**Your goal:**
Only the lines from the one containing "by **Martin Kleppmann**, 2015." through the final line of the entries below are wanted, each copied exactly.

**Provided entries:**
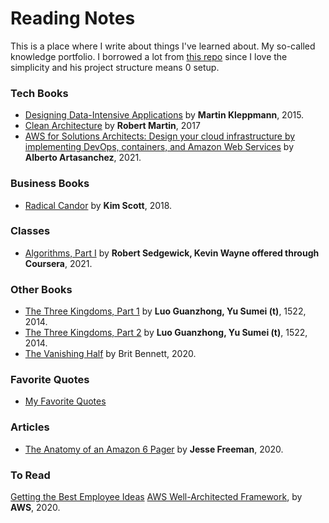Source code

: # Reading Notes

This is a place where I write about things I've learned about. My so-called knowledge portfolio. I borrowed a lot from [this repo](https://github.com/keyvanakbary/learning-notes) since I love the simplicity and his project structure means 0 setup.

### Tech Books
* [Designing Data-Intensive Applications](tech_books/designing-data-intensive-applications.md) by **Martin Kleppmann**, 2015.
* [Clean Architecture](/tech_books/clean-architecture.md) by **Robert Martin**, 2017
* [AWS for Solutions Architects: Design your cloud infrastructure by implementing DevOps, containers, and Amazon Web Services](/tech_books/aws-for-solution-architects.md) by **Alberto Artasanchez**, 2021.

### Business Books
* [Radical Candor](business_books/radical-candor.md) by **Kim Scott**, 2018.

### Classes
* [Algorithms, Part I](classes/algorithms-part1.md) by **Robert Sedgewick, Kevin Wayne offered through Coursera**, 2021.

### Other Books
* [The Three Kingdoms, Part 1](other_books/the-three-kingdoms-vol-1.md) by **Luo Guanzhong, Yu Sumei (t)**, 1522, 2014.
* [The Three Kingdoms, Part 2](other_books/the-three-kingdoms-vol-2.md) by **Luo Guanzhong, Yu Sumei (t)**, 1522, 2014.
* [The Vanishing Half](other_books/the-vanishing-half.md) by Brit Bennett, 2020.

### Favorite Quotes
* [My Favorite Quotes](quotes/quotes.md)

### Articles
* [The Anatomy of an Amazon 6 Pager](articles/anatomy-of-an-amazon-6-pager.md) by **Jesse Freeman**, 2020.

### To Read
[Getting the Best Employee Ideas](https://hbr.org/2008/02/getting-the-best-employee-idea)
[AWS Well-Architected Framework](https://docs.aws.amazon.com/wellarchitected/latest/framework/wellarchitected-framework.pdf#welcome), by **AWS**, 2020.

**Answer space:**
* [Designing Data-Intensive Applications](tech_books/designing-data-intensive-applications.md) by **Martin Kleppmann**, 2015.
* [Clean Architecture](/tech_books/clean-architecture.md) by **Robert Martin**, 2017
* [AWS for Solutions Architects: Design your cloud infrastructure by implementing DevOps, containers, and Amazon Web Services](/tech_books/aws-for-solution-architects.md) by **Alberto Artasanchez**, 2021.

### Business Books
* [Radical Candor](business_books/radical-candor.md) by **Kim Scott**, 2018.

### Classes
* [Algorithms, Part I](classes/algorithms-part1.md) by **Robert Sedgewick, Kevin Wayne offered through Coursera**, 2021.

### Other Books
* [The Three Kingdoms, Part 1](other_books/the-three-kingdoms-vol-1.md) by **Luo Guanzhong, Yu Sumei (t)**, 1522, 2014.
* [The Three Kingdoms, Part 2](other_books/the-three-kingdoms-vol-2.md) by **Luo Guanzhong, Yu Sumei (t)**, 1522, 2014.
* [The Vanishing Half](other_books/the-vanishing-half.md) by Brit Bennett, 2020.

### Favorite Quotes
* [My Favorite Quotes](quotes/quotes.md)

### Articles
* [The Anatomy of an Amazon 6 Pager](articles/anatomy-of-an-amazon-6-pager.md) by **Jesse Freeman**, 2020.

### To Read
[Getting the Best Employee Ideas](https://hbr.org/2008/02/getting-the-best-employee-idea)
[AWS Well-Architected Framework](https://docs.aws.amazon.com/wellarchitected/latest/framework/wellarchitected-framework.pdf#welcome), by **AWS**, 2020.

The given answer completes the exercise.